12.1 Don't Just Do Something, Stand There The programmer's toolkit. Reasons not to optimize include waiting for hardware to upgrade itself in a few months, freeing up time for more meaningful tasks such as algorithm complexity, clean and clear design, structured design, and transparent, visible design. 12.2 Estimate First, Then Optimize If there is concrete evidence that an application is running slowly, then (and only then) should you consider optimizing the code. But before implementing, estimate first. Unix has profilers: make good use of them. Interpreting profiler diagnostics is an art. 12.3 The Perils of Non-Locality The most effective way to optimize code is to keep it short and simple. Never throw core data structures and time-critical loops out of the cache. Small is beautiful. Instruction loading often takes more time than execution. 12.4.1 Batch Processing Persistent service daemons are more typical Unix-style batch processing examples. There are two reasons to write persistent daemons (as opposed to CLI servers that start a fresh session with each invocation): one is obvious, and one is a bit more subtle. The obvious reason is to control updates to shared resources. The less obvious reason is that background programs, even if not processing updates, can amortize the cost of reading a backend database across multiple requests. -------------------------------- Why does the author particularly like analyzing examples like email? Is it because email services are exceptionally well-implemented in Unix, making them representative of Unix in networking, or is the author's background in networking and email? Including DNS, P0P3, SMTP, IMAP XML markup language: protocol language; --------------------------------- 12.4 Achieving Both: Low Cache, High Throughput
Cache operation results to reduce login latency. For example, the use of binary caches can eliminate the overhead associated with parsing text database files. Some Unix variants already use this technique to speed up access to password information.

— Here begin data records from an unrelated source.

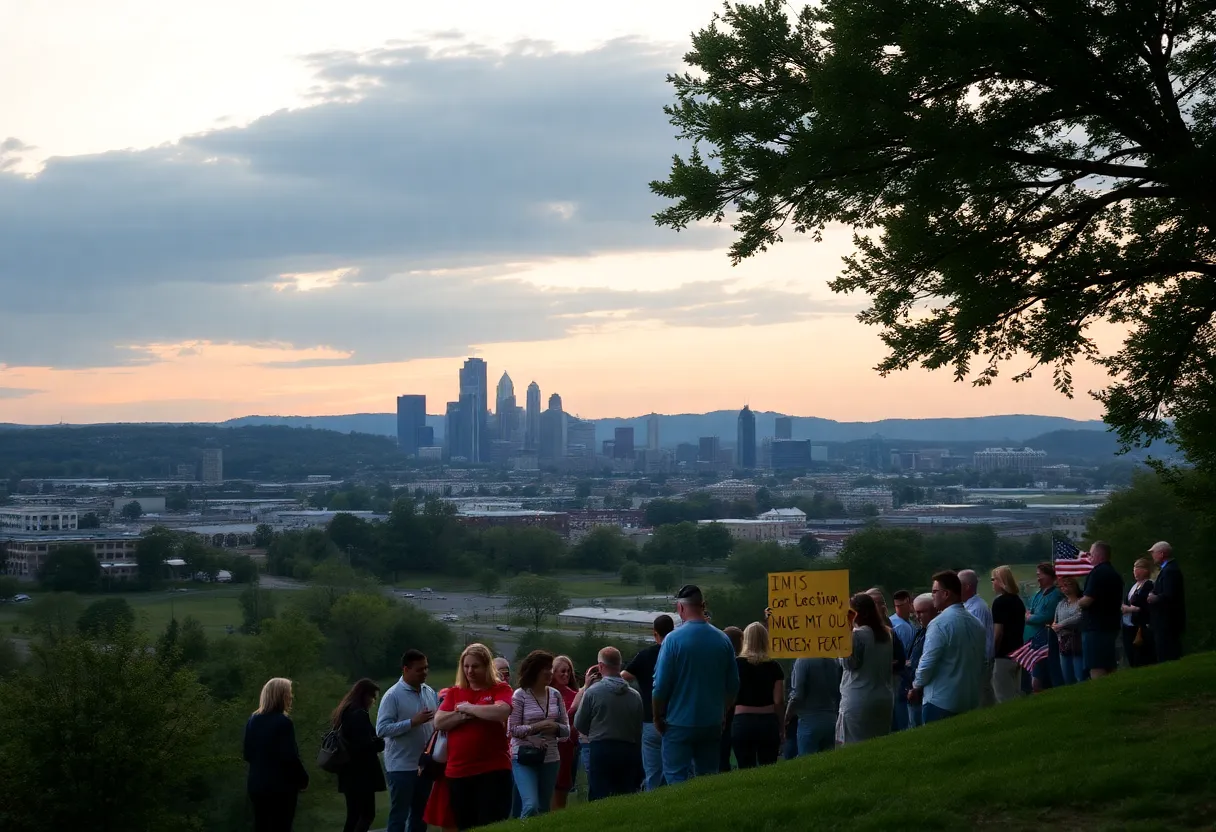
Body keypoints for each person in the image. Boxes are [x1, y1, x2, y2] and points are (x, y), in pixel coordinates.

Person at [651, 584, 740, 785]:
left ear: (680, 608)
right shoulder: (722, 640)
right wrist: (723, 711)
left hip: (678, 722)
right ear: (703, 605)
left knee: (675, 775)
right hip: (711, 721)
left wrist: (657, 716)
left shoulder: (672, 640)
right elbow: (733, 684)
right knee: (708, 775)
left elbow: (660, 686)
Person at [433, 643, 513, 830]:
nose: (469, 671)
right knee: (465, 825)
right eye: (466, 666)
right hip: (459, 772)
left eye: (475, 666)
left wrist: (468, 708)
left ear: (486, 666)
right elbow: (439, 722)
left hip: (493, 770)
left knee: (491, 824)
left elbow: (501, 712)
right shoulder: (454, 692)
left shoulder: (499, 689)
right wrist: (465, 714)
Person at [910, 571, 986, 724]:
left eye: (934, 592)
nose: (933, 596)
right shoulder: (976, 623)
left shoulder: (939, 624)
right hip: (969, 699)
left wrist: (916, 686)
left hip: (941, 701)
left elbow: (927, 662)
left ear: (946, 594)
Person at [377, 650, 438, 832]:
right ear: (406, 669)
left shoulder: (429, 692)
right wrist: (412, 722)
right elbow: (381, 730)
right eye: (419, 670)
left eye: (426, 668)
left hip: (425, 766)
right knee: (399, 816)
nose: (425, 672)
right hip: (401, 767)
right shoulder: (392, 696)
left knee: (421, 816)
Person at [574, 647, 644, 800]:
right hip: (628, 748)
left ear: (600, 666)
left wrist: (592, 729)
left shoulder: (593, 692)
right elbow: (638, 728)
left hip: (601, 747)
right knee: (625, 794)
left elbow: (579, 723)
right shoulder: (635, 696)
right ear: (619, 665)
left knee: (599, 793)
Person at [508, 650, 569, 818]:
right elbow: (512, 729)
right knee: (530, 805)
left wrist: (555, 728)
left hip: (550, 758)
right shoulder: (520, 695)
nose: (550, 672)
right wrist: (537, 727)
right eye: (546, 668)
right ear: (534, 670)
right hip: (524, 757)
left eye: (551, 668)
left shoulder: (555, 695)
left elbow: (566, 730)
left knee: (543, 808)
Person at [244, 677, 309, 832]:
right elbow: (289, 757)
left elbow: (247, 754)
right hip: (280, 788)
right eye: (289, 693)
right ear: (281, 696)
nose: (291, 697)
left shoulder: (253, 720)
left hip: (256, 785)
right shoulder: (283, 722)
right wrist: (303, 778)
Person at [622, 614, 675, 791]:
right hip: (676, 718)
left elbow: (624, 678)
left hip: (650, 719)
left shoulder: (645, 655)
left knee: (653, 772)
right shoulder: (678, 652)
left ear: (655, 633)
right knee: (676, 769)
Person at [837, 593, 894, 745]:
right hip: (883, 698)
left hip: (859, 699)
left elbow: (849, 664)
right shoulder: (886, 635)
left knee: (854, 746)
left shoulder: (858, 636)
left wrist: (843, 638)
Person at [332, 678, 387, 832]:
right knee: (366, 814)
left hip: (348, 772)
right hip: (361, 774)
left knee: (353, 814)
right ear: (365, 695)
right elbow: (364, 744)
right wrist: (379, 743)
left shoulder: (345, 712)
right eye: (372, 697)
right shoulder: (358, 714)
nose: (373, 701)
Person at [730, 622, 784, 768]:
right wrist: (781, 726)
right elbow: (778, 700)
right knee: (769, 766)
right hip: (767, 721)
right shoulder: (774, 666)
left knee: (745, 768)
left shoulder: (736, 665)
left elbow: (730, 695)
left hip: (742, 721)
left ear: (745, 640)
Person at [1078, 541, 1123, 679]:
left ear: (1098, 555)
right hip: (1111, 625)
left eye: (1091, 554)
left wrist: (1078, 602)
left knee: (1096, 665)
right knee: (1109, 664)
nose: (1089, 557)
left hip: (1095, 627)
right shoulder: (1114, 574)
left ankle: (1100, 692)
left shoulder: (1097, 573)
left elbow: (1087, 600)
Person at [867, 587, 908, 732]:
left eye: (882, 602)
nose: (882, 606)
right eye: (876, 603)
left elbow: (901, 658)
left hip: (893, 685)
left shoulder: (890, 629)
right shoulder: (861, 633)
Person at [786, 654, 841, 755]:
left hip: (809, 720)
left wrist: (786, 716)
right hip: (830, 719)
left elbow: (797, 695)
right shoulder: (832, 660)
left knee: (807, 763)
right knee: (828, 762)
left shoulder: (803, 661)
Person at [1023, 563, 1063, 692]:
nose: (1038, 578)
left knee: (1045, 676)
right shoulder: (1038, 594)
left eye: (1040, 575)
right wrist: (1030, 616)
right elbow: (1030, 610)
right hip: (1033, 641)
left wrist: (1029, 618)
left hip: (1047, 641)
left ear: (1049, 576)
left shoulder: (1056, 595)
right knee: (1034, 677)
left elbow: (1046, 616)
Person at [989, 565, 1026, 703]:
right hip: (1018, 652)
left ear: (1001, 581)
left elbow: (998, 632)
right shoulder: (1018, 601)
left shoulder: (999, 602)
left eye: (993, 579)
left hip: (1003, 655)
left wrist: (992, 652)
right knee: (1015, 691)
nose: (992, 583)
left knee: (1003, 695)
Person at [959, 569, 995, 707]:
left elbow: (976, 638)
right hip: (979, 660)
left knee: (982, 697)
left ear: (967, 586)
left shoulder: (976, 609)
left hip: (980, 661)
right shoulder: (971, 606)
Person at [550, 655, 581, 808]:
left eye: (568, 671)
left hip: (567, 748)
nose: (566, 675)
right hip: (548, 746)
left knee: (561, 790)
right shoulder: (546, 694)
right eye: (562, 671)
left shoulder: (575, 695)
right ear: (553, 673)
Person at [1147, 541, 1186, 663]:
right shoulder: (1167, 569)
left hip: (1167, 620)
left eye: (1154, 553)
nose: (1152, 556)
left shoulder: (1170, 571)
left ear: (1162, 554)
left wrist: (1155, 598)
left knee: (1167, 652)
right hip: (1164, 620)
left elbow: (1170, 595)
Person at [904, 593, 936, 727]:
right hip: (913, 689)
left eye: (922, 612)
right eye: (916, 612)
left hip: (924, 690)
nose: (918, 617)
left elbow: (929, 662)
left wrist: (917, 687)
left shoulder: (934, 632)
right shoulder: (921, 631)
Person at [1121, 557, 1156, 667]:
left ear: (1146, 570)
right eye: (1134, 568)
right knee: (1130, 652)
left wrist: (1130, 609)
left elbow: (1144, 604)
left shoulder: (1149, 584)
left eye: (1138, 568)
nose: (1135, 571)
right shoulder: (1133, 586)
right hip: (1128, 623)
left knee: (1141, 655)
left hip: (1141, 625)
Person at [719, 624, 744, 773]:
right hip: (739, 713)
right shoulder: (742, 663)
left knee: (723, 754)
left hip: (725, 713)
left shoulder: (724, 664)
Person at [1052, 576, 1085, 684]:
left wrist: (1062, 625)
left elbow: (1080, 617)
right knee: (1067, 675)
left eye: (1066, 585)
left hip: (1077, 639)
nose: (1063, 588)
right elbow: (1055, 620)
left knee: (1079, 673)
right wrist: (1055, 627)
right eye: (1061, 586)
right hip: (1063, 640)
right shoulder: (1061, 604)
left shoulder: (1081, 601)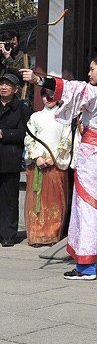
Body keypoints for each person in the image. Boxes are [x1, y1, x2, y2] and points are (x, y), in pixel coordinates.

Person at [20, 55, 97, 280]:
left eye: (92, 70)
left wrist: (37, 79)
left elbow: (66, 87)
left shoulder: (95, 93)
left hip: (92, 156)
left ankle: (86, 266)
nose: (89, 74)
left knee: (87, 207)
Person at [24, 88, 72, 246]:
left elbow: (66, 141)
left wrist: (54, 158)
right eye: (45, 95)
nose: (49, 98)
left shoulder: (64, 116)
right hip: (37, 164)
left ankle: (52, 235)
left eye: (52, 94)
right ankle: (36, 236)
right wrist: (36, 157)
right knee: (36, 201)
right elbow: (28, 139)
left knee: (54, 202)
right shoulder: (35, 117)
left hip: (55, 165)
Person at [0, 72, 31, 247]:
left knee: (10, 200)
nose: (3, 87)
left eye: (8, 85)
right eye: (2, 84)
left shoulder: (21, 108)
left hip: (10, 158)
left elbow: (24, 133)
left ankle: (8, 234)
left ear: (16, 89)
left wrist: (4, 133)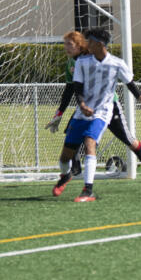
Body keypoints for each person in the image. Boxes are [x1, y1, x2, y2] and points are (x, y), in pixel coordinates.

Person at [52, 28, 141, 202]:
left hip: (105, 110)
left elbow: (130, 83)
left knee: (114, 140)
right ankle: (68, 173)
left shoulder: (116, 63)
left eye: (70, 44)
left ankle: (89, 189)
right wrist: (69, 109)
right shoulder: (78, 63)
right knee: (66, 152)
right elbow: (74, 88)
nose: (67, 48)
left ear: (98, 44)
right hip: (82, 109)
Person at [45, 31, 91, 176]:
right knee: (71, 133)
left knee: (125, 137)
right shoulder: (71, 62)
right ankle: (76, 169)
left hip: (104, 104)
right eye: (65, 44)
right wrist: (59, 113)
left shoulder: (89, 59)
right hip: (84, 105)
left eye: (69, 44)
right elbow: (69, 90)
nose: (66, 47)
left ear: (79, 45)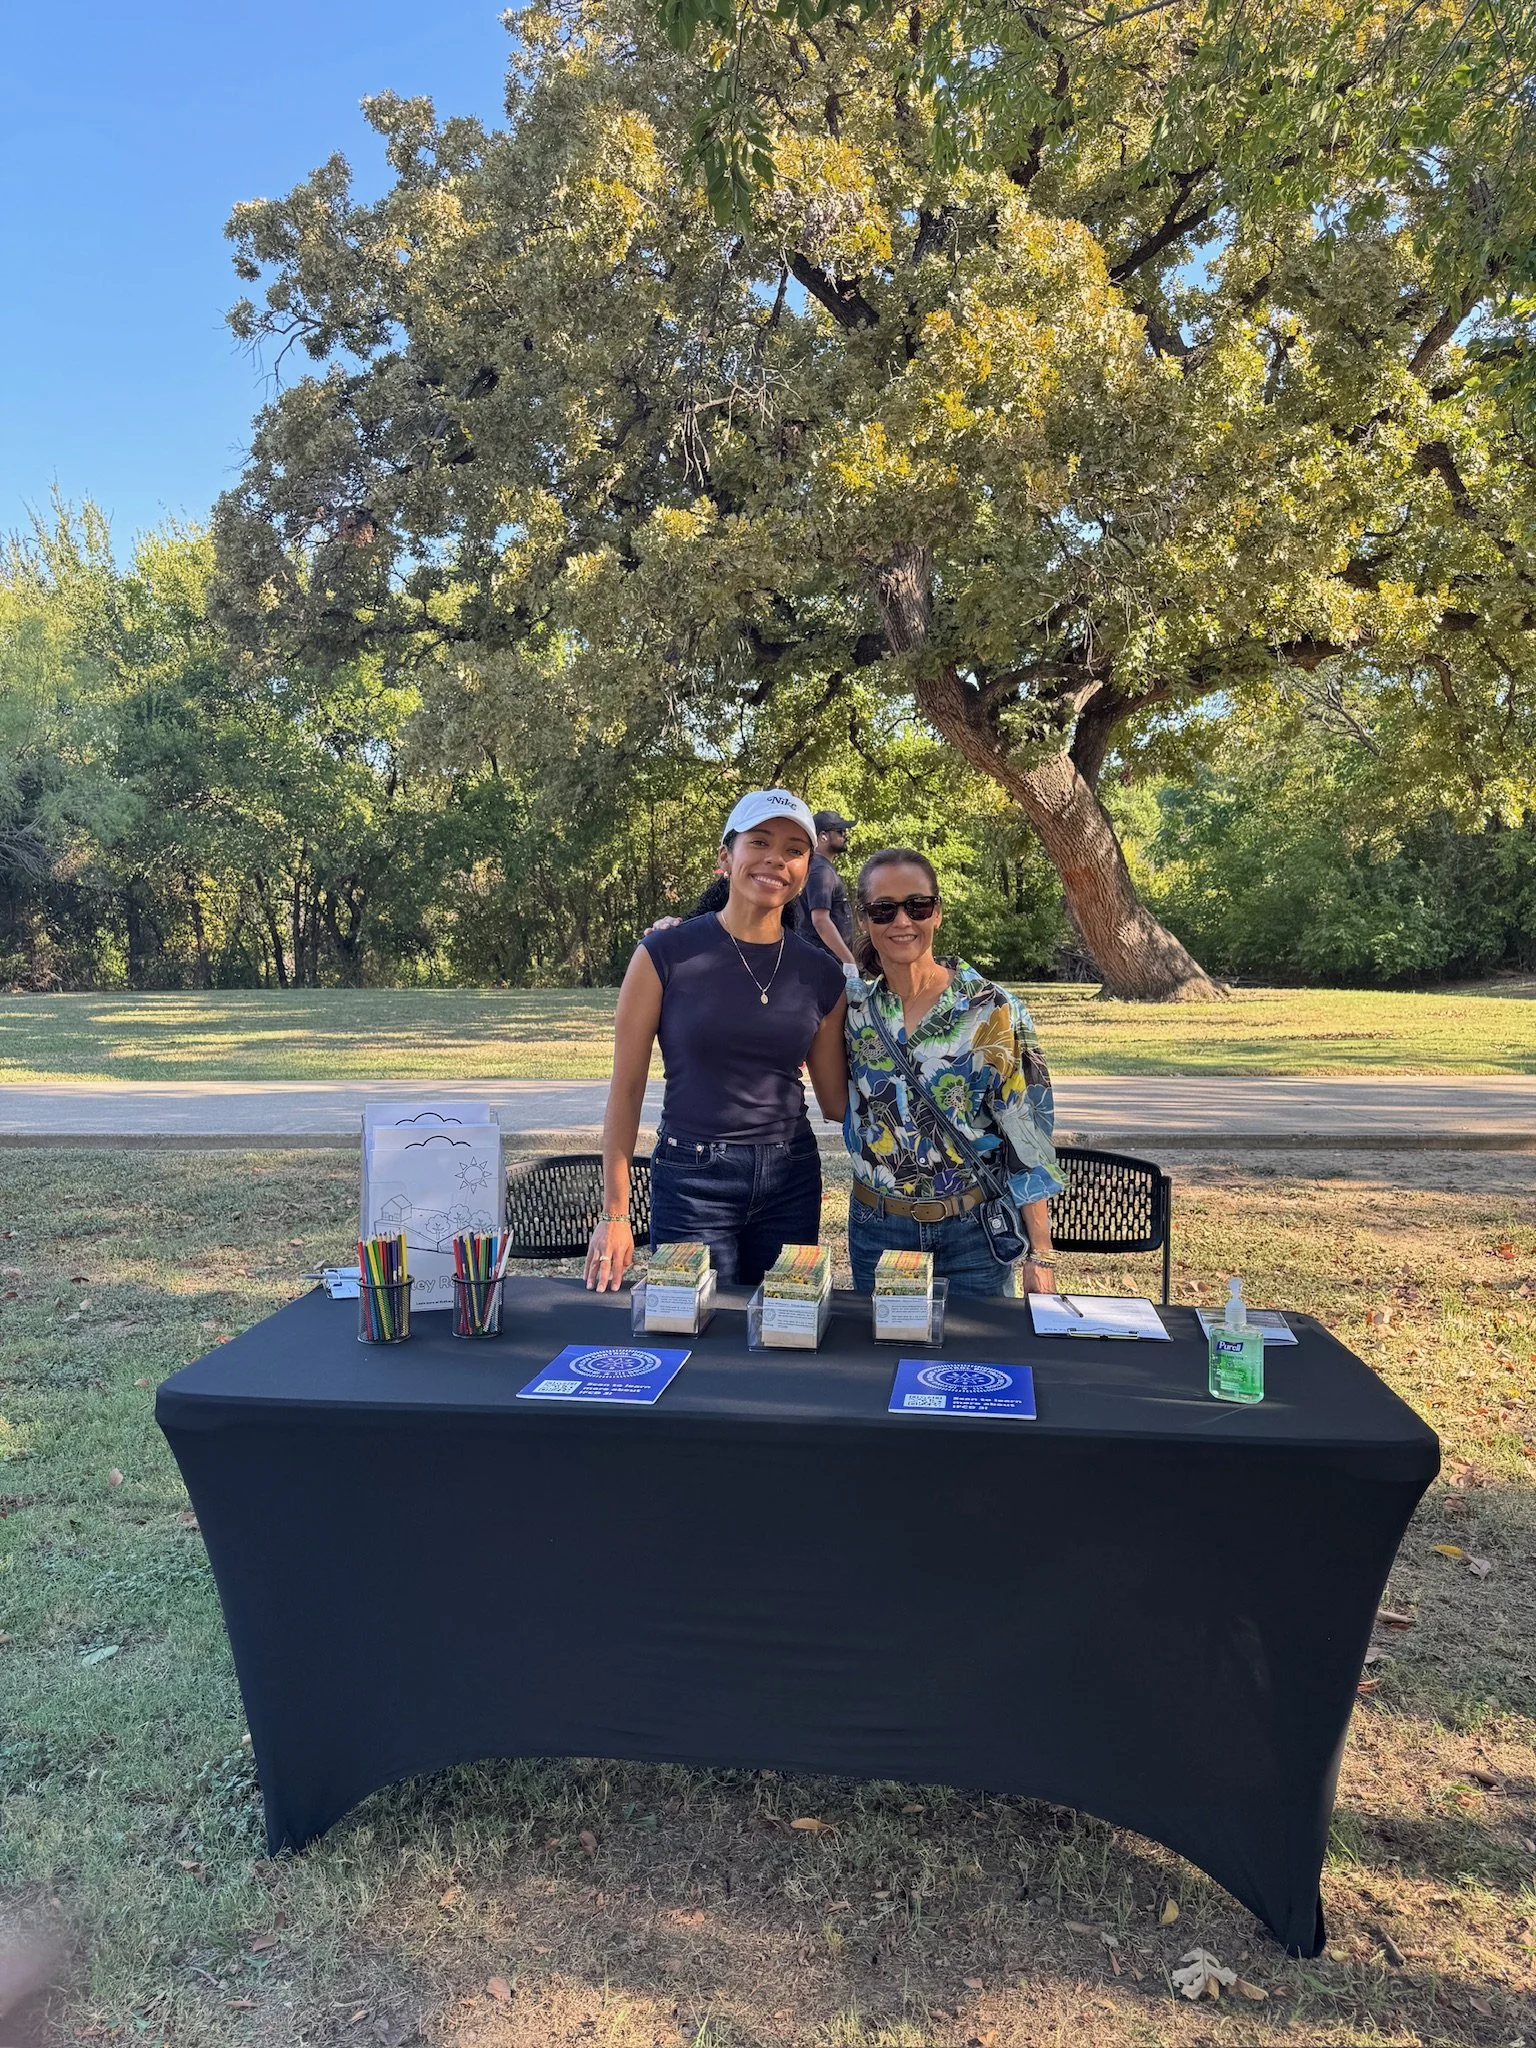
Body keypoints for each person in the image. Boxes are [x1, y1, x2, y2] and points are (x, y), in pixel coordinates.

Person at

Problems Arising: All code involving binary caches must check the timestamps of two files; if the primary text is updated, the cache must be updated accordingly. In other words, all changes to the primary text must be made through a wrapper capable of updating the binary format. Once this approach is adopted, the SPOT principle will lead us to discover all its drawbacks. Redundant data indicates that this storage is not economical—it's purely a speed optimization. But the real problem is that code designed to ensure consistency between the cache and the primary text is highly prone to vulnerabilities and bugs. Frequently updated cache files can lead to elusive race conditions simply due to second-level timestamp resolution.
Cached copies. The more complex the update pattern of the primary text, the more prone to vulnerabilities the synchronization code becomes. Several Unix variants that use caching techniques to accelerate access to critical system databases are notorious for frequent system administrator 'horror stories,' which precisely reflects this point (this sentence and example are very impactful, indicating the author is not speaking idly but has ample evidence). Conclusion: In summary, binary cache files are an unstable technique and should be avoided as much as possible. [Bottleneck]. When you believe caching is urgently needed, the wise approach is to consider it at a deeper level and ask why caching is necessary. This is much easier than accounting for all the boundary conditions of caching.